Von Veronika Löwenstein. Erstellt am 13. Mai 2020 (04:13)
Im Postverteilerzentrum Hagenbrunn breitet sich das Virus rasch aus. Alleine bis Montag gab es 29 positive Testergebnisse.
Mikysek/Archiv

Im Paketzentrum der Österreichischen Post grassiert das Coronavirus. Von den rund 300 Beschäftigten wurden bis zu diesem Montag 29 positiv auf Covid-19 getestet, bestätigt Franz Klingenbrunner von der Landesamtsdirektion des Landes NÖ. Weitere Tests seien noch im Gange, „alle Mitarbeiter des Postverteilerzentrums Hagenbrunn werden getestet“, erklärt Klingenbrunner. 22 der infizierten Personen stammen aus Wien, sieben Erkrankte aus Niederösterreich.

Die Bezirkshauptmannschaft Korneuburg stehe in ständigem Kontakt mit dem Gesundheitsdienst (MA 15) der Stadt Wien und der Post, betont man vonseiten des Landes NÖ. Ob vorab genug für den Schutz der Mitarbeiter im Verteilerzentrum getan wurde, konnte Klingenbrunner nicht beantworten.

„Unsere Mitarbeiter wurden bereits vor mehreren Wochen mit Schutzmasken, Desinfektionsmitteln und Handschuhen ausgestattet“, betont Post-Sprecher Markus Leitgeb. Außerdem handle es sich bei dem neuen Logistikzentrum um eine große Anlage, die es entsprechend ermögliche, den erforderlichen Sicherheitsabstand einzuhalten, führt er aus.
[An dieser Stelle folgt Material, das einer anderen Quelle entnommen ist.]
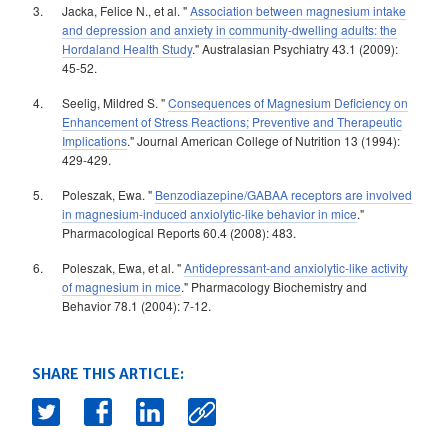
Jacka, Felice N., et al. "
Association between magnesium intake
and depression and anxiety in community-dwelling adults: the
Hordaland Health Study
." Australasian Psychiatry 43.1 (2009):
45-52.
Seelig, Mildred S. "
Consequences of Magnesium Deficiency on
Enhancement of Stress Reactions; Preventive and Therapeutic
Implications
." Journal American College of Nutrition 13 (1994):
429-429.
Poleszak, Ewa. "
Benzodiazepine/GABAA receptors are involved
in magnesium-induced anxiolytic-like behavior in mice
."
Pharmacological Reports 60.4 (2008): 483.
Poleszak, Ewa, et al. "
Antidepressant-and anxiolytic-like activity
of magnesium in mice
." Pharmacology Biochemistry and
Behavior 78.1 (2004): 7-12.
SHARE THIS ARTICLE:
Briefe und Pakete nach wie vor sicher

Dennoch hat die Behörde dem Betrieb aufgrund der positiven Fälle Verhaltensmaßnahmen zum Schutz der Mitarbeiter vorgeschrieben. Es handelt sich dabei um Hygienemaßnahmen, die auf Grundlage der allgemeinen Bestimmungen der Verordnungen und im Hinblick auf den Mitarbeiterstand und den Betriebsablauf weiter konkretisiert wurden, wie Aufzeichnungs- und Übermittlungspflichten, Kontrollaufgaben sowie Desinfektionsmaßnahmen.

Dass Gefahr für die Post-Endkunden durch die Annahme von Paketen besteht, schließt sowohl das Land NÖ als auch die Post aus. „Bei den Sendungen selbst setzen wir auf die Expertise der Weltgesundheitsorganisation (WHO), die bereits klargestellt hat, dass Briefe und Pakete nach wie vor sicher sind“, so Leitgeb. Bereits zu Beginn der Coronakrise hätte man auf die kontaktlose Zustellung umgestellt, „ein direkter Kontakt zwischen Zustellern und Empfängern findet damit nicht statt“, lässt er wissen.